What you should do → Give back the full listing, character for character, with no pictures.

Recorded data →
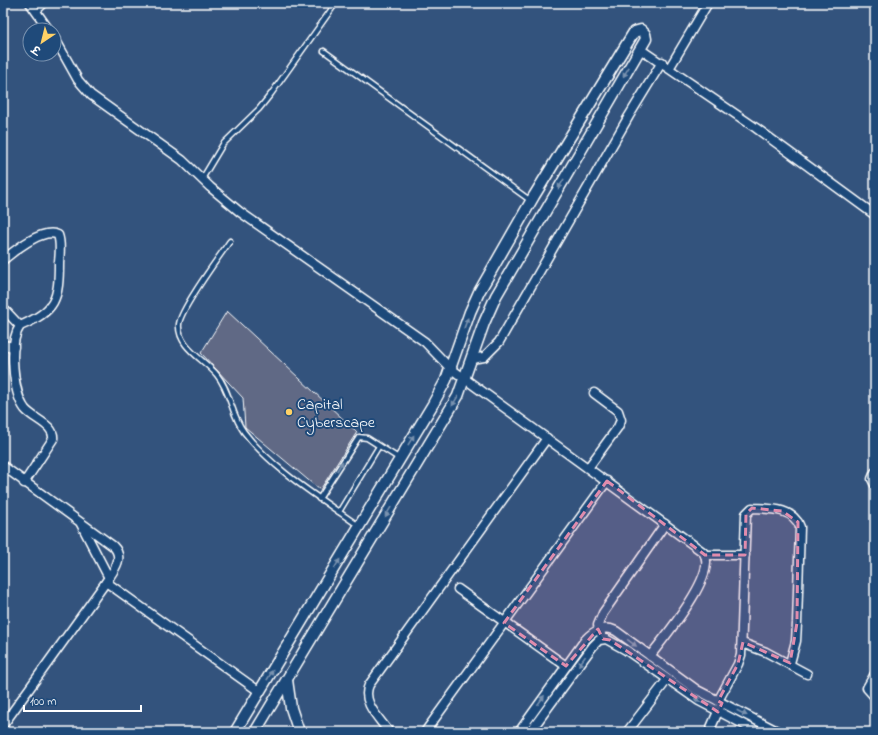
<svg xmlns="http://www.w3.org/2000/svg" width="878" height="735" viewBox="0 0 878 735" font-family="'Indie Flower','Playpen Sans Deva',sans-serif">
  <rect width="100%" height="100%" fill="#33537d"/>
  <filter id="ink" filterUnits="userSpaceOnUse"><feTurbulence type="fractalNoise" baseFrequency=".025" numOctaves="2"/><feDisplacementMap in="SourceGraphic" scale="8" xChannelSelector="R" yChannelSelector="G"/><feConvolveMatrix kernelMatrix="1 2 1 2 8 2 1 2 1" color-interpolation-filters="sRGB"/></filter>
  <g filter="url(#ink)">
    <polygon fill="#616985" stroke="#fff" points="227,311 357,432 320,490 245,427 243,398 201,353"/>
    <g fill="none" stroke-linecap="round" stroke-linejoin="round">
      <g stroke="#fff" stroke-width="7">
        <g id="service">
          <polyline points="36,13 47,3"/>
          <polyline points="324,51 531,201"/>
          <polyline points="202,179 223,144 259,109 271,94 336,3"/>
          <path d="M230 241C219 257 181 308 179 324 177 347 204 359 217 375 231 392 231 415 244 432 273 470 320 498 359 526"/>
          <polyline points="319,499 359,437 367,438 400,459"/>
          <polyline points="339,512 379,446"/>
        </g>
      </g>
      <g stroke="#fff" stroke-width="11">
        <g id="minor">
          <polyline points="30,3 49,30"/>
          <path d="M54 37 78 80 91 95 182 160 210 187 240 212 425 342 450 368 703 552C720 572 663 639 650 656"/>
          <polyline points="640,49 756,128 875,215"/>
          <polyline points="670,67 708,3"/>
          <path d="M3 260C14 251 43 227 58 235 61 243 60 253 59 262 59 299 56 311 20 326 8 343 13 393 25 409 33 419 55 425 53 439L24 483"/>
          <polyline points="3,308 20,326"/>
          <polyline points="3,345 14,347"/>
          <polyline points="471,359 484,357 499,342 629,116 662,62"/>
          <path d="M3 466 113 546C125 558 114 570 106 582L3 725"/>
          <polyline points="588,468 618,427 621,420 618,411 594,393"/>
          <polyline points="875,472 872,479 875,485"/>
          <polyline points="81,524 109,578"/>
          <polyline points="705,555 745,555"/>
          <polyline points="106,582 260,692"/>
          <polyline points="458,589 566,666"/>
          <polyline points="601,634 598,625 603,613 665,524"/>
          <polyline points="742,643 766,652 807,674"/>
          <polyline points="875,674 867,688 875,697"/>
          <path d="M718 701 738 664 741 655 746 514 752 508C768 509 793 507 800 527L797 623 796 641 790 663"/>
          <path d="M389 732C379 718 361 702 369 685L547 438"/>
          <polyline points="425,732 607,481"/>
          <path d="M519 732 585 640C593 631 604 625 616 631L697 690 779 732"/>
          <polyline points="530,732 593,646 599,640 606,639 626,650 699,701 758,732"/>
          <polyline points="627,732 667,680"/>
          <polyline points="709,732 720,707"/>
        </g>
      </g>
      <g stroke="#fff" stroke-width="13">
        <g id="tertiary">
          <polyline points="287,680 291,708 299,732"/>
          <polyline points="235,732 433,404 446,380 470,312 479,292 534,196 634,32 641,30 645,34 646,39 496,296 484,323 458,396 255,732"/>
        </g>
      </g>
      <use href="#service" stroke="#1f4a7a" stroke-width="4"/>
      <use href="#minor" stroke="#1f4a7a" stroke-width="8"/>
      <use href="#tertiary" stroke="#1f4a7a" stroke-width="10"/>
    </g>
    <defs><path id="oneway-solid" d="M-6-.8H1V-3.2L6.5 0L1 3.2V.8H-6Z"/></defs>
    <g fill="#7992af">
      <use href="#oneway-solid" transform="translate(626 72) rotate(121)"/>
      <use href="#oneway-solid" transform="translate(561 184) rotate(120)"/>
      <use href="#oneway-solid" transform="translate(466 323) rotate(-70)"/>
      <use href="#oneway-solid" transform="translate(455 401) rotate(121)"/>
      <use href="#oneway-solid" transform="translate(411 440) rotate(-59)"/>
      <use href="#oneway-solid" transform="translate(340 466) rotate(-59)"/>
      <use href="#oneway-solid" transform="translate(388 512) rotate(121)"/>
      <use href="#oneway-solid" transform="translate(337 564) rotate(-59)"/>
      <use href="#oneway-solid" transform="translate(632 643) rotate(36)"/>
      <use href="#oneway-solid" transform="translate(582 661) rotate(126)"/>
      <use href="#oneway-solid" transform="translate(270 675) rotate(-59)"/>
      <use href="#oneway-solid" transform="translate(541 700) rotate(-54)"/>
      <use href="#oneway-solid" transform="translate(699 701) rotate(-149)"/>
      <use href="#oneway-solid" transform="translate(742 713) rotate(27)"/>
    </g>
  </g>
  <path fill="#e08cad" fill-opacity="0.2" stroke="#e08cad" stroke-width="3" stroke-dasharray="8 5" stroke-linejoin="round" d="M607 481 705 555H745L746 514 752 508 782 511 798 522 797 623 790 663 743 642 738 664 718 701 722 703 718 712 610 640 603 639 598 629 566 666 504 623Z"/>
  <circle fill="#ffd166" stroke="#1f4a7a" stroke-width="1.5" cx="289" cy="412" r="4"/>
  <g text-anchor="middle" stroke-width="4" stroke-linejoin="round" paint-order="stroke">
    <g font-size="16" fill="#fff" stroke="#1f4a7a" text-anchor="start">
      <text x="297" y="409">Capital<tspan x="297" dy="18">Cyberscape</tspan></text>
    </g>
  </g>
  <rect width="878" height="735" fill="none" stroke="#1f4a7a" stroke-width="16"/>
  <rect x="8" y="8" width="862" height="719" fill="none" stroke="#fff" stroke-width="1.5" filter="url(#ink)"/>
  <g transform="translate(42 42) rotate(215)"><circle r="19" fill="#1f4a7a" stroke="#7992af"/>
  <path d="M0-3L7 15L0 10L-7 15Z" fill="#ffd166"/>
  <text y="-6" font-size="11" font-weight="bold" text-anchor="middle" fill="#ffffff">उ</text>
  </g>
  <path d="M24 705v6h117v-6" fill="none" stroke="#ffffff" stroke-width="2"/>
  <text x="30" y="705" font-size="12" fill="#ffffff" stroke="#1f4a7a" stroke-width="3" paint-order="stroke">100 m</text>
</svg>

Exercise answer →
<svg xmlns="http://www.w3.org/2000/svg" width="878" height="735" viewBox="0 0 878 735" font-family="'Indie Flower','Playpen Sans Deva',sans-serif">
  <rect width="100%" height="100%" fill="#33537d"/>
  <filter id="ink" filterUnits="userSpaceOnUse"><feTurbulence type="fractalNoise" baseFrequency=".025" numOctaves="2"/><feDisplacementMap in="SourceGraphic" scale="8" xChannelSelector="R" yChannelSelector="G"/><feConvolveMatrix kernelMatrix="1 2 1 2 8 2 1 2 1" color-interpolation-filters="sRGB"/></filter>
  <g filter="url(#ink)">
    <polygon fill="#616985" stroke="#fff" points="227,311 357,432 320,490 245,427 243,398 201,353"/>
    <g fill="none" stroke-linecap="round" stroke-linejoin="round">
      <g stroke="#fff" stroke-width="7">
        <g id="service">
          <polyline points="36,13 47,3"/>
          <polyline points="324,51 531,201"/>
          <polyline points="202,179 223,144 259,109 271,94 336,3"/>
          <path d="M230 241C219 257 181 308 179 324 177 347 204 359 217 375 231 392 231 415 244 432 273 470 320 498 359 526"/>
          <polyline points="319,499 359,437 367,438 400,459"/>
          <polyline points="339,512 379,446"/>
        </g>
      </g>
      <g stroke="#fff" stroke-width="11">
        <g id="minor">
          <polyline points="30,3 49,30"/>
          <path d="M54 37 78 80 91 95 182 160 210 187 240 212 425 342 450 368 703 552C720 572 663 639 650 656"/>
          <polyline points="640,49 756,128 875,215"/>
          <polyline points="670,67 708,3"/>
          <path d="M3 260C14 251 43 227 58 235 61 243 60 253 59 262 59 299 56 311 20 326 8 343 13 393 25 409 33 419 55 425 53 439L24 483"/>
          <polyline points="3,308 20,326"/>
          <polyline points="3,345 14,347"/>
          <polyline points="471,359 484,357 499,342 629,116 662,62"/>
          <path d="M3 466 113 546C125 558 114 570 106 582L3 725"/>
          <polyline points="588,468 618,427 621,420 618,411 594,393"/>
          <polyline points="875,472 872,479 875,485"/>
          <polyline points="81,524 109,578"/>
          <polyline points="705,555 745,555"/>
          <polyline points="106,582 260,692"/>
          <polyline points="458,589 566,666"/>
          <polyline points="601,634 598,625 603,613 665,524"/>
          <polyline points="742,643 766,652 807,674"/>
          <polyline points="875,674 867,688 875,697"/>
          <path d="M718 701 738 664 741 655 746 514 752 508C768 509 793 507 800 527L797 623 796 641 790 663"/>
          <path d="M389 732C379 718 361 702 369 685L547 438"/>
          <polyline points="425,732 607,481"/>
          <path d="M519 732 585 640C593 631 604 625 616 631L697 690 779 732"/>
          <polyline points="530,732 593,646 599,640 606,639 626,650 699,701 758,732"/>
          <polyline points="627,732 667,680"/>
          <polyline points="709,732 720,707"/>
        </g>
      </g>
      <g stroke="#fff" stroke-width="13">
        <g id="tertiary">
          <polyline points="287,680 291,708 299,732"/>
          <polyline points="235,732 433,404 446,380 470,312 479,292 534,196 634,32 641,30 645,34 646,39 496,296 484,323 458,396 255,732"/>
        </g>
      </g>
      <use href="#service" stroke="#1f4a7a" stroke-width="4"/>
      <use href="#minor" stroke="#1f4a7a" stroke-width="8"/>
      <use href="#tertiary" stroke="#1f4a7a" stroke-width="10"/>
    </g>
    <defs><path id="oneway-solid" d="M-6-.8H1V-3.2L6.5 0L1 3.2V.8H-6Z"/></defs>
    <g fill="#7992af">
      <use href="#oneway-solid" transform="translate(626 72) rotate(121)"/>
      <use href="#oneway-solid" transform="translate(561 184) rotate(120)"/>
      <use href="#oneway-solid" transform="translate(466 323) rotate(-70)"/>
      <use href="#oneway-solid" transform="translate(455 401) rotate(121)"/>
      <use href="#oneway-solid" transform="translate(411 440) rotate(-59)"/>
      <use href="#oneway-solid" transform="translate(340 466) rotate(-59)"/>
      <use href="#oneway-solid" transform="translate(388 512) rotate(121)"/>
      <use href="#oneway-solid" transform="translate(337 564) rotate(-59)"/>
      <use href="#oneway-solid" transform="translate(632 643) rotate(36)"/>
      <use href="#oneway-solid" transform="translate(582 661) rotate(126)"/>
      <use href="#oneway-solid" transform="translate(270 675) rotate(-59)"/>
      <use href="#oneway-solid" transform="translate(541 700) rotate(-54)"/>
      <use href="#oneway-solid" transform="translate(699 701) rotate(-149)"/>
      <use href="#oneway-solid" transform="translate(742 713) rotate(27)"/>
    </g>
  </g>
  <path fill="#e08cad" fill-opacity="0.2" stroke="#e08cad" stroke-width="3" stroke-dasharray="8 5" stroke-linejoin="round" d="M607 481 705 555H745L746 514 752 508 782 511 798 522 797 623 790 663 743 642 738 664 718 701 722 703 718 712 610 640 603 639 598 629 566 666 504 623Z"/>
  <circle fill="#ffd166" stroke="#1f4a7a" stroke-width="1.5" cx="289" cy="412" r="4"/>
  <g text-anchor="middle" stroke-width="4" stroke-linejoin="round" paint-order="stroke">
    <g font-size="16" fill="#fff" stroke="#1f4a7a" text-anchor="start">
      <text x="297" y="409">Capital<tspan x="297" dy="18">Cyberscape</tspan></text>
    </g>
  </g>
  <rect width="878" height="735" fill="none" stroke="#1f4a7a" stroke-width="16"/>
  <rect x="8" y="8" width="862" height="719" fill="none" stroke="#fff" stroke-width="1.5" filter="url(#ink)"/>
  <g transform="translate(42 42) rotate(215)"><circle r="19" fill="#1f4a7a" stroke="#7992af"/>
  <path d="M0-3L7 15L0 10L-7 15Z" fill="#ffd166"/>
  <text y="-6" font-size="11" font-weight="bold" text-anchor="middle" fill="#ffffff">उ</text>
  </g>
  <path d="M24 705v6h117v-6" fill="none" stroke="#ffffff" stroke-width="2"/>
  <text x="30" y="705" font-size="12" fill="#ffffff" stroke="#1f4a7a" stroke-width="3" paint-order="stroke">100 m</text>
</svg>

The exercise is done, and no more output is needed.